Kung-Fu

KungFu

Aún no le encuentro explicación a por qué los juegos de antaño, tan simplones y carentes de complejidad (que viene a ser lo mismo) han triunfado tanto en su día, y aún en los años que corren, pueden llegar a engancharnos con una tonta partida.

Tal vez sea precisamente por eso. Ocurre como cuando a un niño pequeño le regalamos un juguete, y termina jugando con el papel que lo envolvía sin prestarle atención al juguete en sí. Ahora los juegos son tan complejos, que pueden llegar a aburrir en ocasiones (resulta paradójico, pero así es), cuando la fórmula puede resultar casi mejor al contrario, simplificando las cosas y haciendo de esa forma más divertido un videojuego. Aunque claro, no siempre es así. Mirad a Mario.

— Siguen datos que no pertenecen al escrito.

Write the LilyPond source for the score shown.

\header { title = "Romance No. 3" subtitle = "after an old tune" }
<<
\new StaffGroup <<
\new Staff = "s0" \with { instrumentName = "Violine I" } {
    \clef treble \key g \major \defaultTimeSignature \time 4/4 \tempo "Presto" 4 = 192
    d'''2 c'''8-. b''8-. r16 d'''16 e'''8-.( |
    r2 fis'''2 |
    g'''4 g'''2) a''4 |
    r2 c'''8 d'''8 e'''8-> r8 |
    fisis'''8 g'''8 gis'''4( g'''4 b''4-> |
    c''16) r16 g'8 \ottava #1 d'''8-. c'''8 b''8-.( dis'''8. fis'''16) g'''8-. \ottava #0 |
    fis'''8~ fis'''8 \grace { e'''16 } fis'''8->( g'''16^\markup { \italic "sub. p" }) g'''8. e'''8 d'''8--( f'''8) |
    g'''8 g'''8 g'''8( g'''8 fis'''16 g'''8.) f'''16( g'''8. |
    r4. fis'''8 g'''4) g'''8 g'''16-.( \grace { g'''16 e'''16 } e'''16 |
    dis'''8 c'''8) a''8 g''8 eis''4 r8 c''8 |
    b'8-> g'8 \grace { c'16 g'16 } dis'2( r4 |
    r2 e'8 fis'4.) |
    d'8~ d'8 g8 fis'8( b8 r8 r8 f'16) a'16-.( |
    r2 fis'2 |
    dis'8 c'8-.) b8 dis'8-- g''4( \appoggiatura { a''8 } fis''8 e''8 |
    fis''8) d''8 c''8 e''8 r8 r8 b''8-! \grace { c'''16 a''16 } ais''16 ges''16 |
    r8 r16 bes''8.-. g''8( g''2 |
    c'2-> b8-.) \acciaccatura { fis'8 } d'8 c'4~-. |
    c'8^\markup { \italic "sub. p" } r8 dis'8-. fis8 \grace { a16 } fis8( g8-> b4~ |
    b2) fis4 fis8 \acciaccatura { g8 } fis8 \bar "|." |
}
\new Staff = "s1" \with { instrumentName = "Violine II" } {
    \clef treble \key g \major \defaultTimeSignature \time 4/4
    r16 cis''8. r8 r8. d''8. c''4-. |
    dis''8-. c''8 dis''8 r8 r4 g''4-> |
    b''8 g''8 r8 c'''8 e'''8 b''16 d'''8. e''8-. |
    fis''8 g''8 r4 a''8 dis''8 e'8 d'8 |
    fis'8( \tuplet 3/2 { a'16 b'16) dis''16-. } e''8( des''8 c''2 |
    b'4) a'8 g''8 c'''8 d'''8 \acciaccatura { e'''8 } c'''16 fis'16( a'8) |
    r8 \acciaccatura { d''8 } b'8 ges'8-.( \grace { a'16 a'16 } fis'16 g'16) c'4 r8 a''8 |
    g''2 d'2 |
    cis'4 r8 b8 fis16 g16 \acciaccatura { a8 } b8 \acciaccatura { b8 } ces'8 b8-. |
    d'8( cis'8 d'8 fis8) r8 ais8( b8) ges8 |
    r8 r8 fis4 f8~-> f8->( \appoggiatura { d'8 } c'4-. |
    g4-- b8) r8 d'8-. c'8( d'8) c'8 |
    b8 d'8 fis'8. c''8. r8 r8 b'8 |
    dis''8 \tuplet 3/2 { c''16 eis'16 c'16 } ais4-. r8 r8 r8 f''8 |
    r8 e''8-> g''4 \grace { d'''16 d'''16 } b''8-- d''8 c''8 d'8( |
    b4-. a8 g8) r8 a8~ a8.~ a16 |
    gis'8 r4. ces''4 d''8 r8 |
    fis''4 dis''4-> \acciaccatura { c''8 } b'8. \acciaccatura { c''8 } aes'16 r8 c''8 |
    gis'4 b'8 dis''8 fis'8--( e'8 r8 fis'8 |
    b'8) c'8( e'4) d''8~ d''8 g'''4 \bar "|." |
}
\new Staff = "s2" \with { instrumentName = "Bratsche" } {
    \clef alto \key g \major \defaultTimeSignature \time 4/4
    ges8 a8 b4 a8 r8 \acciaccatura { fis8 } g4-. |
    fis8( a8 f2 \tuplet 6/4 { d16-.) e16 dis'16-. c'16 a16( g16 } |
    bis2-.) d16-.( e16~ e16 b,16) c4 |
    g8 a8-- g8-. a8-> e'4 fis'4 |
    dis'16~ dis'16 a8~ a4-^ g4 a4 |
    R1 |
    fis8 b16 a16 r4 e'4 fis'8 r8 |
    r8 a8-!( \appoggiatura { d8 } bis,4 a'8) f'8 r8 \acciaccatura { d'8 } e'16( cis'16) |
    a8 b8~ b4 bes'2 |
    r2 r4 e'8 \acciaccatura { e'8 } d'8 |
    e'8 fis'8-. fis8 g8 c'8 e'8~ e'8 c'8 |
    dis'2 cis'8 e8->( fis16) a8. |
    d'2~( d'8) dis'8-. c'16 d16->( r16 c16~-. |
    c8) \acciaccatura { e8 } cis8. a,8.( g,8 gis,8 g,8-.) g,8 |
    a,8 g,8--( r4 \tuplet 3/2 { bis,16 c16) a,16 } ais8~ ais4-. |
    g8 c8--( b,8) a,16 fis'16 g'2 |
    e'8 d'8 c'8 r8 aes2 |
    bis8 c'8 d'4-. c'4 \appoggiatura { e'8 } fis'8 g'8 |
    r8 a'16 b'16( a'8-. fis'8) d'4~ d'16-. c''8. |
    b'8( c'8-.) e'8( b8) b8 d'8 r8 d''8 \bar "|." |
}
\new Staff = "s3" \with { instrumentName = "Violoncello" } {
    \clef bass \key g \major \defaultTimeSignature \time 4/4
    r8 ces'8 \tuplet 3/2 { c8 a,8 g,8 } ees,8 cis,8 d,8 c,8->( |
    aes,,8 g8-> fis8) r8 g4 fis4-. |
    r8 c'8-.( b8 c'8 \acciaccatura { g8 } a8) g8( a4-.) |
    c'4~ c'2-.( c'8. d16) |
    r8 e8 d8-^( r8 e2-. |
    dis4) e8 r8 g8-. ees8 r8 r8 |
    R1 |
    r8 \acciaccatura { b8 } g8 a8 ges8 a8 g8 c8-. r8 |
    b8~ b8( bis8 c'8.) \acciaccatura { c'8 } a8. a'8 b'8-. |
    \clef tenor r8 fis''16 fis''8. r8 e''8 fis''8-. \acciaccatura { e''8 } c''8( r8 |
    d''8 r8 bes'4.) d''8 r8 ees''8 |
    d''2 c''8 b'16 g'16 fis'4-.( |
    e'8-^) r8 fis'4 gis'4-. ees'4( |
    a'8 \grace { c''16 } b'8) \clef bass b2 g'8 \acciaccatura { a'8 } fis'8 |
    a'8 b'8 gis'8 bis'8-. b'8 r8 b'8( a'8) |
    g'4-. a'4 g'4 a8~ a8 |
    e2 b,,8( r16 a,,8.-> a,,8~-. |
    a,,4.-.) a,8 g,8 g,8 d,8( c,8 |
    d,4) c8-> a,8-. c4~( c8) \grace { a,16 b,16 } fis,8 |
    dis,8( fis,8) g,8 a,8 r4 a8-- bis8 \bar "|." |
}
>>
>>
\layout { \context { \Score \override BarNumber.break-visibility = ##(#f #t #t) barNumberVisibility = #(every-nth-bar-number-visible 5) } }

¿Y a qué viene toda esta parrafada anterior? Pues a que hoy os quiero hablar de lo que es, para mí, un señor clasicazo. De esos juegos de NES que eran simples a más no poder, pero que te enganchaban a la consola como pocos. Porque, ¿qué poseedor de una NES de la época no ha jugado nunca a Kung-Fu? Atención que le cerceno las extremidades al primero que levante la mano, si es que no lo ha jugado nunca. Se trata de un juego lanzado en 1985 (cuando algunos desgraciados de nosotros ni siquiera habíamos nacido) por Irem Corp.